La Commission européenne vient d’annoncer un renforcement de sa surveillance du réseau social TikTok dans le contexte des élections en cours en Roumanie. Cette décision fait suite à des informations reçues par l’exécutif européen laissant craindre une potentielle ingérence de la Russie via la populaire application.
L’UE joue son rôle de gendarme du numérique
Sans se prononcer à ce stade sur une éventuelle violation des règles par TikTok, la Commission européenne exige de la plateforme qu’elle gèle et conserve toutes les données liées aux « risques systémiques réels ou prévisibles » que son service pourrait faire peser sur les processus électoraux et le débat civique au sein de l’Union.
Cet ordre de conservation concerne spécifiquement « les élections nationales dans l’Union européenne entre le 24 novembre 2024 et le 31 mars 2025 », a précisé la Commission. L’exécutif européen joue ainsi pleinement son rôle de gendarme du numérique dans l’UE, en vertu du récent règlement sur les services numériques (DSA) entré en vigueur le 17 février dernier.
Soupçons d’ingérence russe
Cette décision de Bruxelles intervient alors que la Roumanie pourrait élire dimanche son premier président d’extrême droite, un scrutin aux lourds enjeux pour cet État membre de l’UE et de l’Otan, voisin direct de l’Ukraine en guerre. Le pays traverse actuellement une période turbulente, marquée par une succession d’élections, de recomptages, de craintes d’annulation, d’accusations d’ingérence russe et de soupçons de traitement déséquilibré des candidats par TikTok, le réseau privilégié du candidat nationaliste Calin Georgescu arrivé en tête à la surprise générale au premier tour.
Selon une source proche du dossier, les informations récemment déclassifiées reçues par la Commission « indiquent une interférence étrangère de la part de la Russie » dans le processus électoral roumain en cours. Un scénario qui rappelle les ingérences russes constatées lors de scrutins précédents dans d’autres pays comme les États-Unis ou la France.
TikTok dans le viseur
Si la Commission ne se prononce pas à ce stade sur une éventuelle violation des obligations de TikTok au titre du DSA, elle exige néanmoins de la plateforme chinoise qu’elle lui fournisse des documents internes et des informations relatives à la conception et au fonctionnement de ses systèmes de recommandation. TikTok devra également détailler la manière dont il gère les risques de manipulation intentionnelle de son service.
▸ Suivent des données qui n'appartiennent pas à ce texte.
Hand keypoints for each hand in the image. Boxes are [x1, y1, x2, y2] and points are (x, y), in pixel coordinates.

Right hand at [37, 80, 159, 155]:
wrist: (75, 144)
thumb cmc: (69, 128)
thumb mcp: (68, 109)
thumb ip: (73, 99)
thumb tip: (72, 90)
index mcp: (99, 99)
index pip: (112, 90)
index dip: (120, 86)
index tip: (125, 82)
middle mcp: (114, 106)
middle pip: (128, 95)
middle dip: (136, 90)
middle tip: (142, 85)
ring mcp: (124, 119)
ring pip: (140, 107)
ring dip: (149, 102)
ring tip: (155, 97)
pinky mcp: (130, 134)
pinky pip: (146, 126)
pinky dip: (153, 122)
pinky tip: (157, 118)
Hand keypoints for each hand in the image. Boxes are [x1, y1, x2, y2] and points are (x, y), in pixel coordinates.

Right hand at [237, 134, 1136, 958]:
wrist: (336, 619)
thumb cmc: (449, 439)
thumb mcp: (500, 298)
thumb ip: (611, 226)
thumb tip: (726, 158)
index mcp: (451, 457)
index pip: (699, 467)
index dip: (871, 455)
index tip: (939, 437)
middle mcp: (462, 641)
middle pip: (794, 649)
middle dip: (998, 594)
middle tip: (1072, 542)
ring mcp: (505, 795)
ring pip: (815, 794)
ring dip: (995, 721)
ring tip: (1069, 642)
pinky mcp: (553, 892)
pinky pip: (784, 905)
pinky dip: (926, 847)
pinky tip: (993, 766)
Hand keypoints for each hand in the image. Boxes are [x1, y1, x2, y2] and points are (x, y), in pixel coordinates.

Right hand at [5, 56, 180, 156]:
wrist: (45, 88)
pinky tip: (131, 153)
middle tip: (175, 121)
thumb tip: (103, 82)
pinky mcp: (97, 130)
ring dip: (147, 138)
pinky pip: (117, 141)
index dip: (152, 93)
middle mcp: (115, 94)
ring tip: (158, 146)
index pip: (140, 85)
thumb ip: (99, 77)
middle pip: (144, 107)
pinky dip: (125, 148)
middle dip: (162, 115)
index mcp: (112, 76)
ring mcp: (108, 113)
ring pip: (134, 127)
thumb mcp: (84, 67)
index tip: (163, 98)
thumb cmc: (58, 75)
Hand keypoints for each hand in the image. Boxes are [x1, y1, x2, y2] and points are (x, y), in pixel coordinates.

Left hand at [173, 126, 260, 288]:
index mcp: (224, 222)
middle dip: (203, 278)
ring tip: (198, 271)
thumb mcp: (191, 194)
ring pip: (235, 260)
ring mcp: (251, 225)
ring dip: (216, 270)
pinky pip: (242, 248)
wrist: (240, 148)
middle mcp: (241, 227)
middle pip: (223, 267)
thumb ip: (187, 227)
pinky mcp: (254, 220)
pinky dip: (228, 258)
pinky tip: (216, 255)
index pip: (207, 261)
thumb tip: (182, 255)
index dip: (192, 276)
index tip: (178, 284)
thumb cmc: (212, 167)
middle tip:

Cette mise sous surveillance accrue de TikTok intervient alors que l’application est déjà dans le collimateur des autorités américaines et européennes pour ses liens avec la Chine et les risques d’accès du régime chinois aux données des utilisateurs occidentaux. En proie à une défiance croissante, TikTok multiplie les efforts pour rassurer sur son intégrité et son indépendance vis-à-vis de Pékin.
Enjeux pour la souveraineté numérique européenne
Au-delà du cas spécifique de la Roumanie, cette affaire illustre les défis auxquels est confrontée l’Union européenne pour préserver l’intégrité de ses processus démocratiques à l’ère des réseaux sociaux et des ingérences étrangères. Face à la menace, Bruxelles entend jouer un rôle moteur pour réguler les géants du numérique et protéger la souveraineté numérique européenne.
Avec le DSA, l’UE s’est dotée d’un cadre ambitieux pour lutter contre la désinformation, les contenus illégaux et les manipulations en ligne. Reste à voir si ces nouvelles règles suffiront à endiguer les tentatives de déstabilisation venues de l’extérieur, à l’heure où les réseaux sociaux sont devenus des armes d’influence massive et où les tensions géopolitiques exacerbent la guerre de l’information.
Les élections roumaines constituent un test grandeur nature pour mesurer l’efficacité de la réponse européenne face à ces nouveaux périls. Et un enjeu crucial pour l’avenir de la démocratie sur le continent.